[[ MATERIAL TO PROCESS open ]]

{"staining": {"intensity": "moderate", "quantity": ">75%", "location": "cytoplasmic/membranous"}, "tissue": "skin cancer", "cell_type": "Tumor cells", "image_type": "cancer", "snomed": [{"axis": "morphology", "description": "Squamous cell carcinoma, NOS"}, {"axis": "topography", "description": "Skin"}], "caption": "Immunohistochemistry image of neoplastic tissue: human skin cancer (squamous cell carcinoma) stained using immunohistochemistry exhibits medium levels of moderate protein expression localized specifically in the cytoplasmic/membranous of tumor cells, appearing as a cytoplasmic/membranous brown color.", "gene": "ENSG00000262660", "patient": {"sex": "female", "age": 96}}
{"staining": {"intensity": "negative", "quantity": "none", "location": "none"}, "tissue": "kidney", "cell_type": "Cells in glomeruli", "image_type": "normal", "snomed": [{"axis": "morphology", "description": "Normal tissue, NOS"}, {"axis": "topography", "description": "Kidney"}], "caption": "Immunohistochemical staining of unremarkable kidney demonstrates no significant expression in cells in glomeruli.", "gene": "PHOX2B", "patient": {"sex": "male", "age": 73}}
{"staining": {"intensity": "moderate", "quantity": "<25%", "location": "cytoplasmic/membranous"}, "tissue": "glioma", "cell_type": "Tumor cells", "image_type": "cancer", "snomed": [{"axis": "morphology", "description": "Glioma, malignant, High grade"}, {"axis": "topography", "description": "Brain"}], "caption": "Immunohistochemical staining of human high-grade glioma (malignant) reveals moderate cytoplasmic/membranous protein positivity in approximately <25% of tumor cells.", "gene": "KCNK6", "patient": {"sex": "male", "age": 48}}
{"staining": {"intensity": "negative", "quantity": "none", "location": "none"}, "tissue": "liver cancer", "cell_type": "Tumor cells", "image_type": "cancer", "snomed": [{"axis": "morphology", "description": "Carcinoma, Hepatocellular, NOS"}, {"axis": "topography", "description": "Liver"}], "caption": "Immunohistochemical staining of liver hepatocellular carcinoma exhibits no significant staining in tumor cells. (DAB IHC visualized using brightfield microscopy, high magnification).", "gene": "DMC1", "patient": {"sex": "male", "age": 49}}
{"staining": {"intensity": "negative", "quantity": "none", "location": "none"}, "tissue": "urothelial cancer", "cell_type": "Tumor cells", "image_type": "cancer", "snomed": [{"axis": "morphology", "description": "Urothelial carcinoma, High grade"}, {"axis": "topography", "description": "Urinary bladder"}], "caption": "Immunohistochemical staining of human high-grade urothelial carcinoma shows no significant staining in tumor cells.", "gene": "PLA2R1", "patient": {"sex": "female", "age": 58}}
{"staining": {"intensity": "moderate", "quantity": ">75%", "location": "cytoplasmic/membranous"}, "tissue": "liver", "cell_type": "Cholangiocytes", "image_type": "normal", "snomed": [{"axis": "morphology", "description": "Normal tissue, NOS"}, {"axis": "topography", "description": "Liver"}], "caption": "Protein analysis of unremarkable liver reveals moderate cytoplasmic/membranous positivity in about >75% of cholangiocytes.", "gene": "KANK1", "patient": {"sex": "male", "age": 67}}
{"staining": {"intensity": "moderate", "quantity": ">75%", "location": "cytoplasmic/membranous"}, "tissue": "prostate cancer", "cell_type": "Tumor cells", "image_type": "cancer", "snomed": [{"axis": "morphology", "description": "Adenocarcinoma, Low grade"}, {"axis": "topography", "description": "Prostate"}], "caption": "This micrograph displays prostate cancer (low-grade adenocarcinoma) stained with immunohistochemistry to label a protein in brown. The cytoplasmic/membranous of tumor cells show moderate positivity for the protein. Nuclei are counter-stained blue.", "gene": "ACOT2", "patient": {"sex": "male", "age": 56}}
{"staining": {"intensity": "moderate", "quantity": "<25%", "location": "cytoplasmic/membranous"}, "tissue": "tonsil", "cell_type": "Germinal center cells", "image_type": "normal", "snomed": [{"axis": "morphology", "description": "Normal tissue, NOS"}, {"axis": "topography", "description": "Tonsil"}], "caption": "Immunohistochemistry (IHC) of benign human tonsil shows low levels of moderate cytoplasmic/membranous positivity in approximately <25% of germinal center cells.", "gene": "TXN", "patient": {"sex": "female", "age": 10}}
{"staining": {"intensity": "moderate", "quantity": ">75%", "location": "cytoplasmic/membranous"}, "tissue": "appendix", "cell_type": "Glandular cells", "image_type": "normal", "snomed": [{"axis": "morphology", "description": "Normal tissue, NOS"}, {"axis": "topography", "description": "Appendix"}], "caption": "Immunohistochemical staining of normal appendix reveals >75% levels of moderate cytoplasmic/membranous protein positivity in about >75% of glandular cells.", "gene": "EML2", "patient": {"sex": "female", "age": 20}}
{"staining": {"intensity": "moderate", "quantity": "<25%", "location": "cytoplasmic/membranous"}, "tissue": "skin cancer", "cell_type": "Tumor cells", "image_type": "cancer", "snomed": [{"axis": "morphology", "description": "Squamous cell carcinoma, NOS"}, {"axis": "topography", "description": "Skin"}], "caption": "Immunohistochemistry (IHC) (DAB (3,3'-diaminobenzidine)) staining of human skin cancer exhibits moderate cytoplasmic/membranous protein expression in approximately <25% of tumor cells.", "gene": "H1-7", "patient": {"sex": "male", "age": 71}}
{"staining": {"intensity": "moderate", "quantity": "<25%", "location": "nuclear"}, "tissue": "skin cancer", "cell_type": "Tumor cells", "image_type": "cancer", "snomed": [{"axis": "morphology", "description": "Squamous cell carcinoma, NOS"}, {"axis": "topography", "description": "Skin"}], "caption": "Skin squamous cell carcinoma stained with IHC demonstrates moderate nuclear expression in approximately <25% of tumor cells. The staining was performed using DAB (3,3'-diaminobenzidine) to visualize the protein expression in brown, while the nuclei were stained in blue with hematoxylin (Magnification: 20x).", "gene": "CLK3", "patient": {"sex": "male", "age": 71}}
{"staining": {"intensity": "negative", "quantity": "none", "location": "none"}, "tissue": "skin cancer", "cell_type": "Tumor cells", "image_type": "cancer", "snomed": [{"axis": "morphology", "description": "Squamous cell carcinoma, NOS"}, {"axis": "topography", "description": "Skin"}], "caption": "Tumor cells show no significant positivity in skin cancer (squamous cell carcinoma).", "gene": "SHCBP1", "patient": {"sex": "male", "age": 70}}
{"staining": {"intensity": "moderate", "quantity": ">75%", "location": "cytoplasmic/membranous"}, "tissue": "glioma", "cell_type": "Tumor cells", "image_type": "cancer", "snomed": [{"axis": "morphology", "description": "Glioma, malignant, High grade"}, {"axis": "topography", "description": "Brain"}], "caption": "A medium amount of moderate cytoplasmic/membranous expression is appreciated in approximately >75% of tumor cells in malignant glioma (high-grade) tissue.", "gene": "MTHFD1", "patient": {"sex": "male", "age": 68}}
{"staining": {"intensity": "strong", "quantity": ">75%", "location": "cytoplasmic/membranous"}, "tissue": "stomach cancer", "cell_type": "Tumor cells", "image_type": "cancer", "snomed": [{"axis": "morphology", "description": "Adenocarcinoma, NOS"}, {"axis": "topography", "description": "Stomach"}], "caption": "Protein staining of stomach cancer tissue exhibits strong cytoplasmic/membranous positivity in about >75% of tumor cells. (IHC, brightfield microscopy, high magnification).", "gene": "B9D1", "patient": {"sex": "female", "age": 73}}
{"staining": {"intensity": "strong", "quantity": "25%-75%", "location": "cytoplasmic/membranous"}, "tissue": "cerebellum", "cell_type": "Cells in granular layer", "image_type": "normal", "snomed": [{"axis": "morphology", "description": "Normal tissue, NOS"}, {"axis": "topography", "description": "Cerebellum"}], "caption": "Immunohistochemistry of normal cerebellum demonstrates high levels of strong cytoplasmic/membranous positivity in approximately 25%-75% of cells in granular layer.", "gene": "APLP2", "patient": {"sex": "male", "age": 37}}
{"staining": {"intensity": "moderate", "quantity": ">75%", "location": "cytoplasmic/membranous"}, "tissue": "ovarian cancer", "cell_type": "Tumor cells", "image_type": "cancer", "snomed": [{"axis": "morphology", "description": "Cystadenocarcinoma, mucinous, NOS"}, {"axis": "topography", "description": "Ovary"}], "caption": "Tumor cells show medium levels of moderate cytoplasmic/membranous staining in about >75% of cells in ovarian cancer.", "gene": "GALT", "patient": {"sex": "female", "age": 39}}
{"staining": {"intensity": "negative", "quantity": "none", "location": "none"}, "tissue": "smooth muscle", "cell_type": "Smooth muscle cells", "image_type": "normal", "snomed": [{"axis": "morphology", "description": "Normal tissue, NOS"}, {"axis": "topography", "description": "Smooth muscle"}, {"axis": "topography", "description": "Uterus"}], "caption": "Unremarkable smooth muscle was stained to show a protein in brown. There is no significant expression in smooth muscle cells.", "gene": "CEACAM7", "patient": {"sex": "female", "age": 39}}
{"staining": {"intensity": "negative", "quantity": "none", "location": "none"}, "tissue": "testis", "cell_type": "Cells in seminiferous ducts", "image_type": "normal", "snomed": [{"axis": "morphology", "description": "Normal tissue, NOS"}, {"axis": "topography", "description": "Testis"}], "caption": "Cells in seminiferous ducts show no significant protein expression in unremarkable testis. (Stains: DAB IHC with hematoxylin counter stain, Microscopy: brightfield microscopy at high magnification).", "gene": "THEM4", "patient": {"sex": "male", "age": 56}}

[[ MATERIAL TO PROCESS closed ]]

**TASK TO COMPLETE**
The lines above from the one with "staining of unremarkable" through the one with "human high-grade glioma" are to be duplicated exactly, ends included, with nothing added.

**REPLY**
{"staining": {"intensity": "negative", "quantity": "none", "location": "none"}, "tissue": "kidney", "cell_type": "Cells in glomeruli", "image_type": "normal", "snomed": [{"axis": "morphology", "description": "Normal tissue, NOS"}, {"axis": "topography", "description": "Kidney"}], "caption": "Immunohistochemical staining of unremarkable kidney demonstrates no significant expression in cells in glomeruli.", "gene": "PHOX2B", "patient": {"sex": "male", "age": 73}}
{"staining": {"intensity": "moderate", "quantity": "<25%", "location": "cytoplasmic/membranous"}, "tissue": "glioma", "cell_type": "Tumor cells", "image_type": "cancer", "snomed": [{"axis": "morphology", "description": "Glioma, malignant, High grade"}, {"axis": "topography", "description": "Brain"}], "caption": "Immunohistochemical staining of human high-grade glioma (malignant) reveals moderate cytoplasmic/membranous protein positivity in approximately <25% of tumor cells.", "gene": "KCNK6", "patient": {"sex": "male", "age": 48}}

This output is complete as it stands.